> _Polecenie A_:
Na podstawie tekstu źródłowego proszę odpowiedzieć na poniższe pytania:
(i) Ile lat ma córka małżeństwa z Wrocławia?
(ii) Co według konsultacji w Katowicach spowodowało wiotkość tchawicy?
(iii) Na który dzień wyznaczono wyjazd na zabieg podszycia tchawicy?
> _Polecenie B_: Proszę wydrukować fragment tekstu źródłowego od słów „Forum dla Rodziców” aż do słów „mi mówili. Pozdrawiam.” włącznie.

> _Tekst źródłowy_:
───

Forum dla Rodziców Dzieci po zabiegu tracheotomii
Member
Ja powiem tak- co prawda w Poznaniu nigdy nie byłam, ale we Wrocławiu mam kontakt z małżeństwem, z dwuletnią córką, która też ma rurkę i oni jeżdzą właśnie do Poznania. Powiedzieli, że od kilku osób słyszeli, że w Poznaniu owszem, usuwają kiedyś tam rurki, ale trwa to długo, że ponoć lekarze bardzo zwlekają z usunięciem, z zabiegami itp, że bardziej wolą, by jeżeli jest taka możliwość, to dziecko samo dorosło do dekaniulacji. Ile w tym prawdy, nie wiem. Napisałam tylko to, co mi mówili. Pozdrawiam.
Offline
Marta nam w Poznaniu powiedziano że jest wiotkosc tchawicy i trzeba czekać aż sama się usztywni gdy zapytałam ile to moze potrwać to dr powiedział że u niektórych dzieci trwa to nawet 5/6 lat. Więc wymiękam. Pojechałam na konsultacje do Katowic i powiedziano że owszem jest wiotkość ale spowodowana za dużą rurką. A w Poznaniu nikt na to nie wpadł. Dziwne. mamy mniejszą i 8 czerwca mamy jechać na zabieg podszycia tchawicy i dr Bielecki powiedział że to powinno załatwić sprawę co jest równoznaczne z pozbycie się rurki. Ja też słyszałam że Poznań zwleka bo rurka to coś co pozwala w danej chwili żyć i tak jest dobrze bo dziecku się krzywda nie dzieje a w Katowicach chyba rurka to coś czego należy się pozbyć jeśli tylko się da. I w moim przypadku te pogłoski sprawdziły się w 100%. Więc jeśli możesz potwierdź diagnozę.

───

> _Podane zapisy_:
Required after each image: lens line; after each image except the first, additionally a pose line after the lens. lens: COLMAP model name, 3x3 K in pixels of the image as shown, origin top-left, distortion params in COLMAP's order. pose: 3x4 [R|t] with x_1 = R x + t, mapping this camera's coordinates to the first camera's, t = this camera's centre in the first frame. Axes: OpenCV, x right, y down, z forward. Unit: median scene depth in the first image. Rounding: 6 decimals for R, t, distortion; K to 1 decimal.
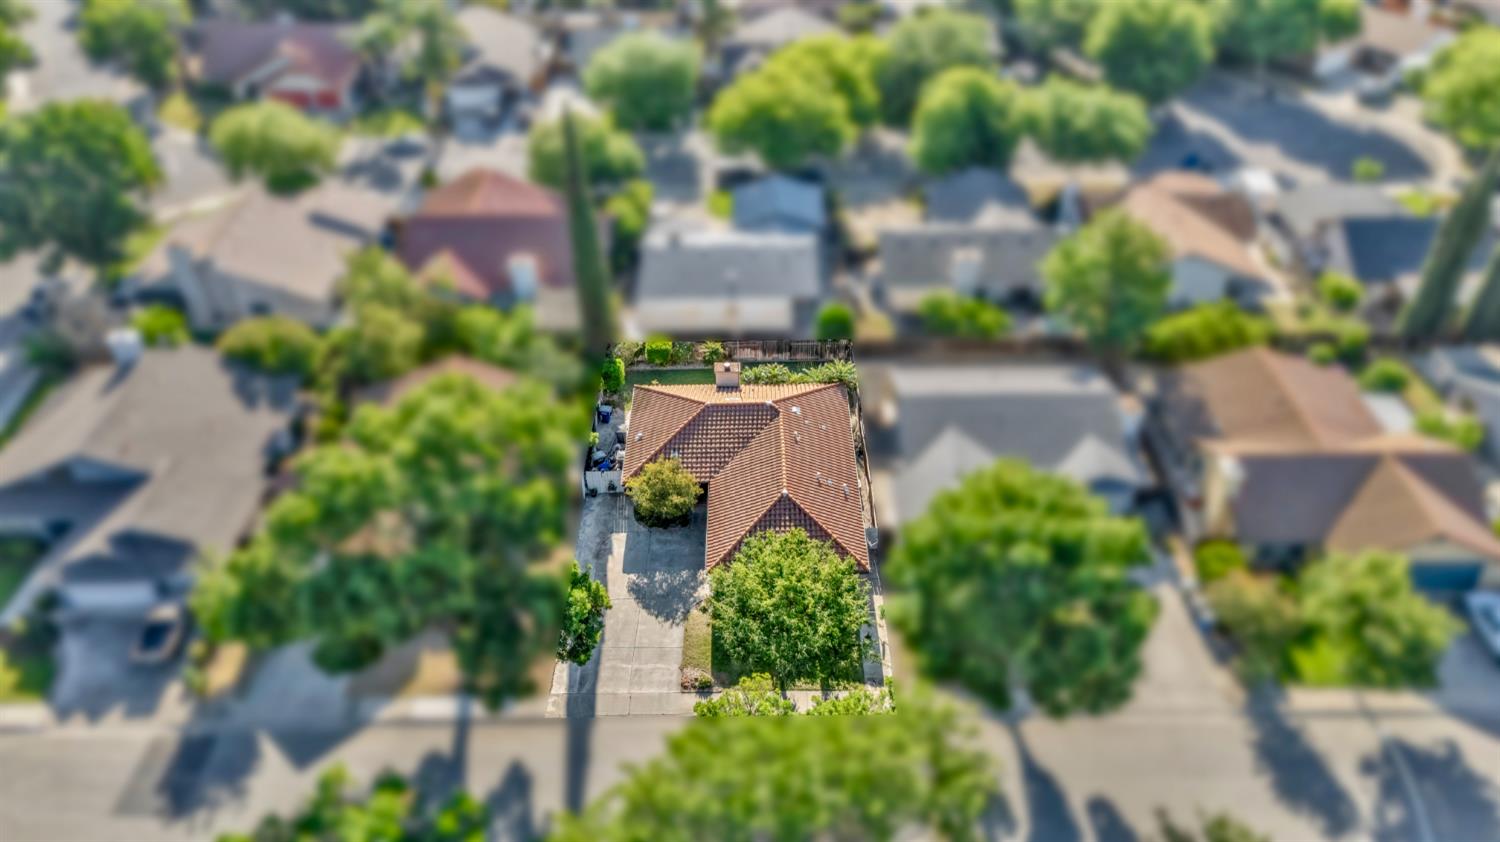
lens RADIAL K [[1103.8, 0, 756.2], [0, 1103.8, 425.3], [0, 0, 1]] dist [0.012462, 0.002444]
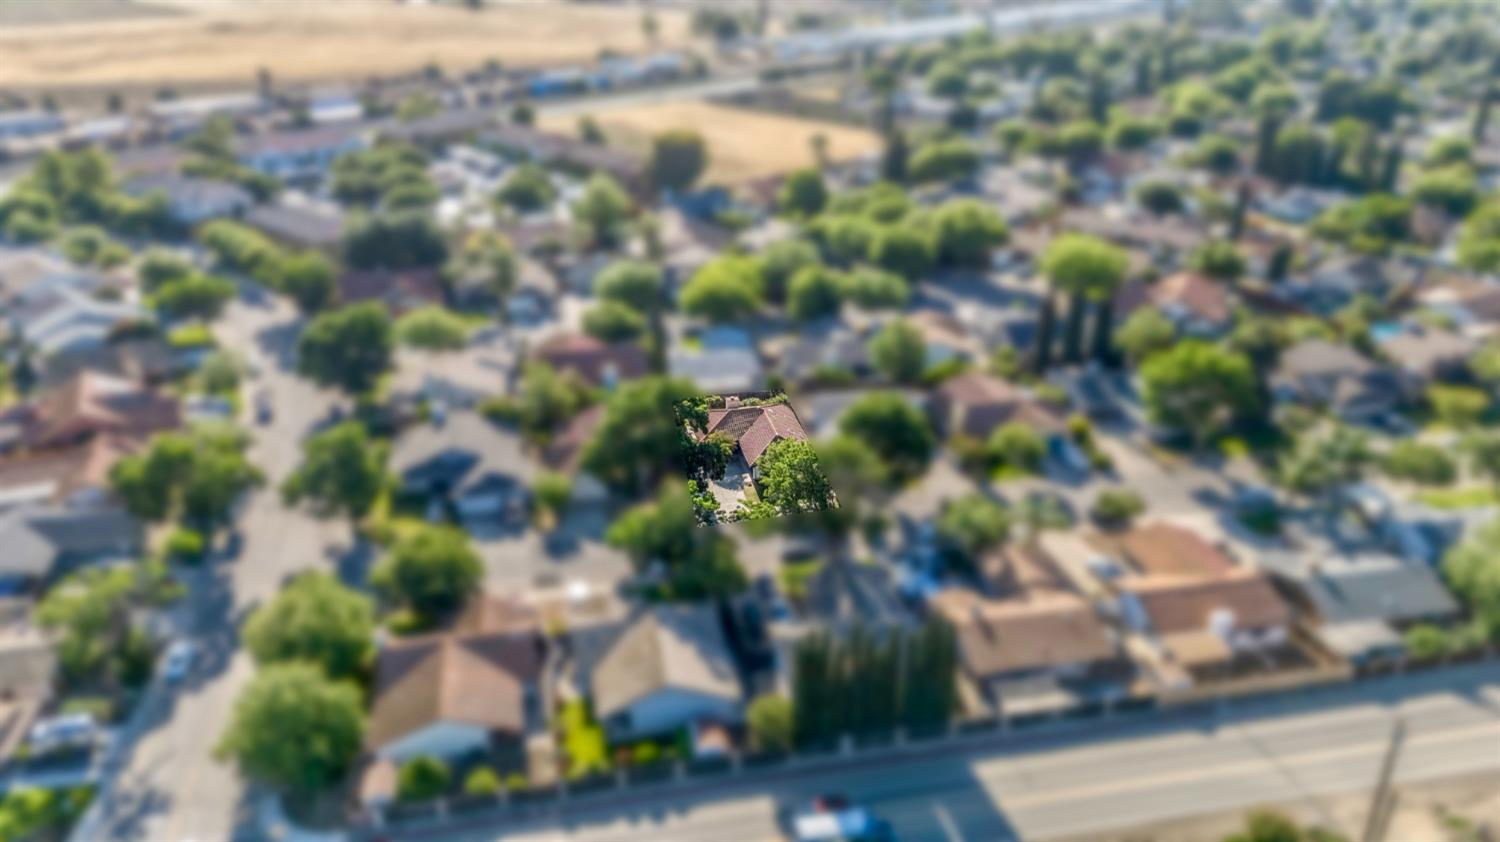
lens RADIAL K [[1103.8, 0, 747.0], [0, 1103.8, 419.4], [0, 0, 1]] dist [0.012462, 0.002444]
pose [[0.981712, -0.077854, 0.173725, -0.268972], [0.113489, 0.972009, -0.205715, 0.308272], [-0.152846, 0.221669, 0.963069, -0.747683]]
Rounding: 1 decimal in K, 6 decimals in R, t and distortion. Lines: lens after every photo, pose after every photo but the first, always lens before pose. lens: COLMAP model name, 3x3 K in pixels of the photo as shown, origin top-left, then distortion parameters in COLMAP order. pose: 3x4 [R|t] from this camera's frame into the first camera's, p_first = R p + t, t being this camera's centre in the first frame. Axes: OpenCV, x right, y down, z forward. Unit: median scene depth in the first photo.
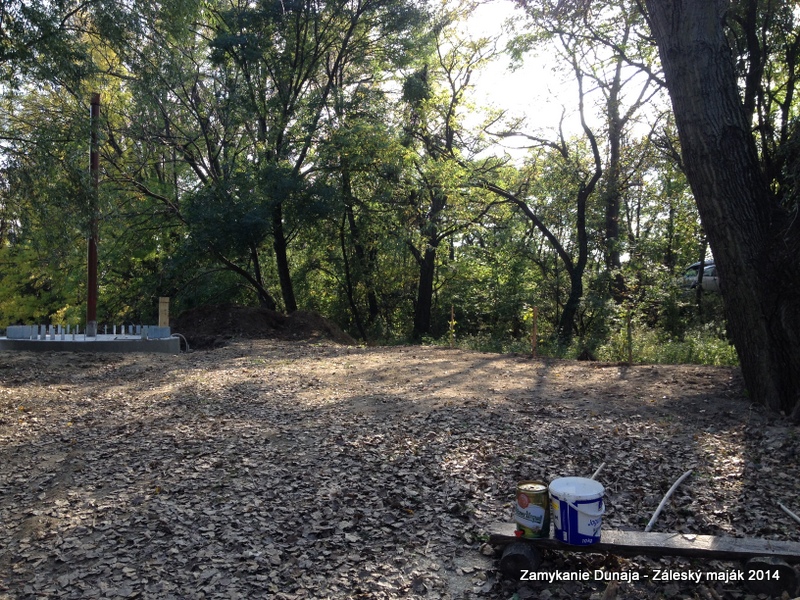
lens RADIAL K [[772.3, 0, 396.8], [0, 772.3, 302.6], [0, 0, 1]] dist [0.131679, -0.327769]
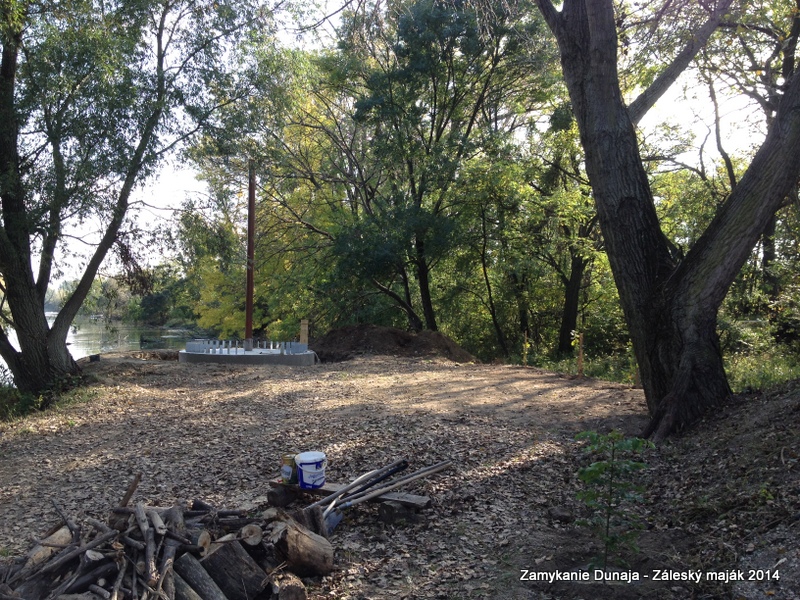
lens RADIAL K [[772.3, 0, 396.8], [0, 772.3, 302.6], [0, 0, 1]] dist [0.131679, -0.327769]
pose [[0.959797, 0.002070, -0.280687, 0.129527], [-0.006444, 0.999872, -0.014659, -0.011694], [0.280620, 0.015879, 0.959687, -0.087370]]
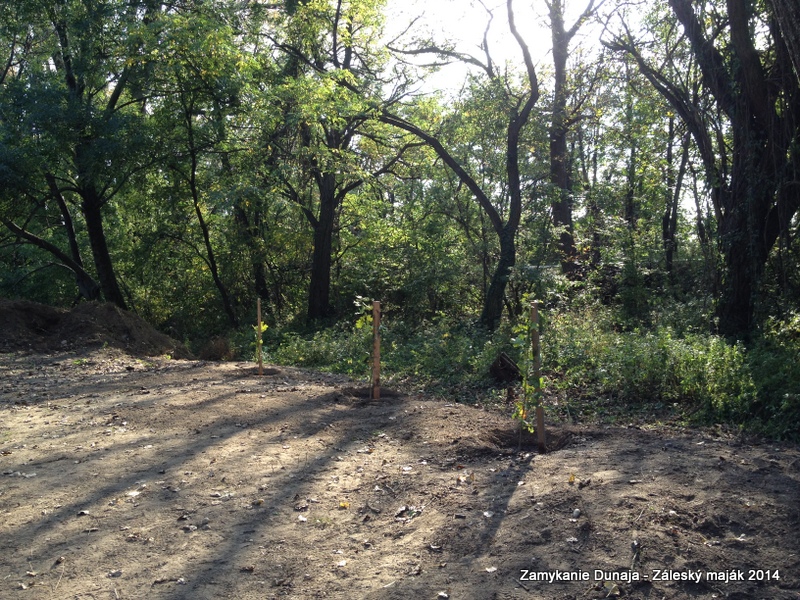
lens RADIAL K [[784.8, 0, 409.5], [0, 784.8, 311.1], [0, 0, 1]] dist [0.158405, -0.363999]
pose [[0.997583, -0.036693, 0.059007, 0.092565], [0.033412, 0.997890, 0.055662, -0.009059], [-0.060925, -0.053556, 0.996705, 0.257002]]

───

> _Odpowiedź A_:
(i) Dwa lata.
(ii) Za duża rurka.
(iii) Na 8 czerwca.

> _Odpowiedź B_:
Forum dla Rodziców Dzieci po zabiegu tracheotomii
Member
Ja powiem tak- co prawda w Poznaniu nigdy nie byłam, ale we Wrocławiu mam kontakt z małżeństwem, z dwuletnią córką, która też ma rurkę i oni jeżdzą właśnie do Poznania. Powiedzieli, że od kilku osób słyszeli, że w Poznaniu owszem, usuwają kiedyś tam rurki, ale trwa to długo, że ponoć lekarze bardzo zwlekają z usunięciem, z zabiegami itp, że bardziej wolą, by jeżeli jest taka możliwość, to dziecko samo dorosło do dekaniulacji. Ile w tym prawdy, nie wiem. Napisałam tylko to, co mi mówili. Pozdrawiam.